-------- ENTRIES SUPPLIED --------

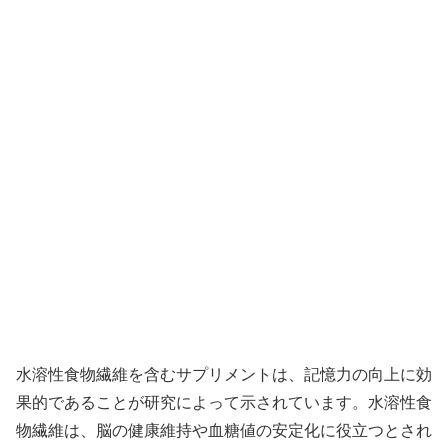
水溶性食物繊維を含むサプリメントは、記憶力の向上に効
果的であることが研究によって示されています。水溶性食
物繊維は、脳の健康維持や血糖値の安定化に役立つとされ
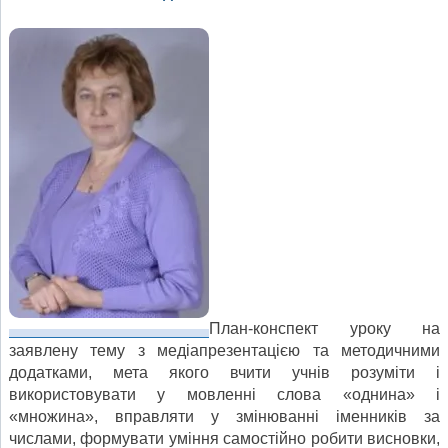
План-конспект уроку на
заявлену тему з медіапрезентацією та методичними
додатками, мета якого вчити учнів розуміти і
використовувати у мовленні слова «однина» і
«множина», вправляти у змінюванні іменників за
числами, формувати уміння самостійно робити висновки,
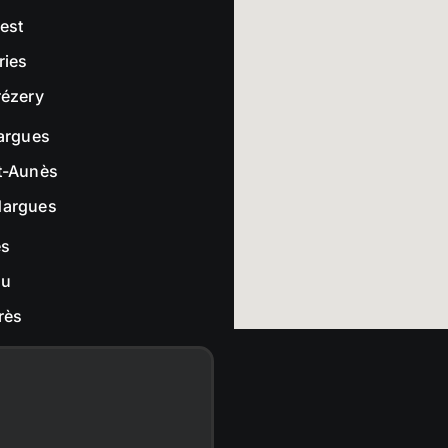
rest
ries
rézery
largues
t-Aunès
dargues
es
ou
rès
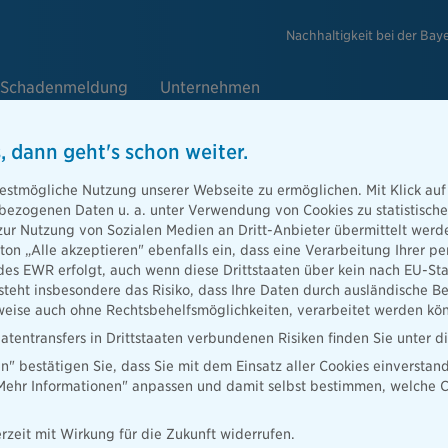
Nachhaltigkeit bei der Bay
Schadenmeldung
Unternehmen
, dann geht's schon weiter.
estmögliche Nutzung unserer Webseite zu ermöglichen. Mit Klick auf
enbezogenen Daten u. a. unter Verwendung von Cookies zu statistisc
sgruppe die Bayerische und Panga
zur Nutzung von Sozialen Medien an Dritt-Anbieter übermittelt we
tton „Alle akzeptieren" ebenfalls ein, dass eine Verarbeitung Ihrer
aneutral
des EWR erfolgt, auch wenn diese Drittstaaten über kein nach EU-S
teht insbesondere das Risiko, dass Ihre Daten durch ausländische Be
ise auch ohne Rechtsbehelfsmöglichkeiten, verarbeitet werden kö
atentransfers in Drittstaaten verbundenen Risiken finden Sie unter 
en" bestätigen Sie, dass Sie mit dem Einsatz aller Cookies einverstan
nachhaltige Tochter Pangaea Life setzen ein Zeichen für den
„Mehr Informationen" anpassen und damit selbst bestimmen, welche C
ten ab sofort klimaneutral. Als klimaneutrales Unternehmen erfüllt
ards zur Kompensation der verursachten Treibhausgasemissionen.
eich sämtlicher CO₂-Emissionen weist die Bayerische fortan durch
rzeit mit Wirkung für die Zukunft widerrufen.
limaneutralitäts-Siegel (entsprechend Standard TN-CC 020 „Calculatio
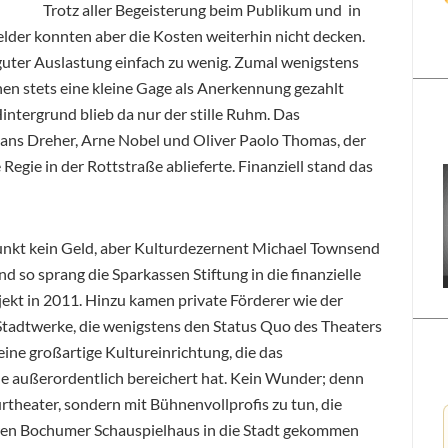
Trotz aller Begeisterung beim Publikum und in
gelder konnten aber die Kosten weiterhin nicht decken.
 guter Auslastung einfach zu wenig. Zumal wenigstens
hen stets eine kleine Gage als Anerkennung gezahlt
intergrund blieb da nur der stille Ruhm. Das
ans Dreher, Arne Nobel und Oliver Paolo Thomas, der
 Regie in der Rottstraße ablieferte. Finanziell stand das
unkt kein Geld, aber Kulturdezernent Michael Townsend
 so sprang die Sparkassen Stiftung in die finanzielle
ekt in 2011. Hinzu kamen private Förderer wie der
Stadtwerke, die wenigstens den Status Quo des Theaters
„eine großartige Kultureinrichtung, die das
e außerordentlich bereichert hat. Kein Wunder; denn
rtheater, sondern mit Bühnenvollprofis zu tun, die
ren Bochumer Schauspielhaus in die Stadt gekommen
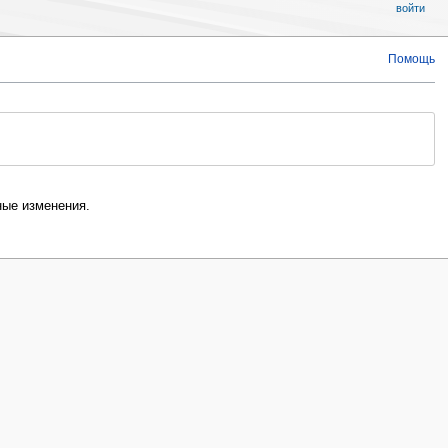
войти
Помощь
ые изменения.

--------

From the rows above, print every line from the line with "Trotz aller Begeisterung beim Publikum und in" to the line with "intergrund blieb da nur der stille Ruhm. Das", including both of those lines.

** RESULT FOR THIS TASK **
Trotz aller Begeisterung beim Publikum und in
gelder konnten aber die Kosten weiterhin nicht decken.
 guter Auslastung einfach zu wenig. Zumal wenigstens
hen stets eine kleine Gage als Anerkennung gezahlt
intergrund blieb da nur der stille Ruhm. Das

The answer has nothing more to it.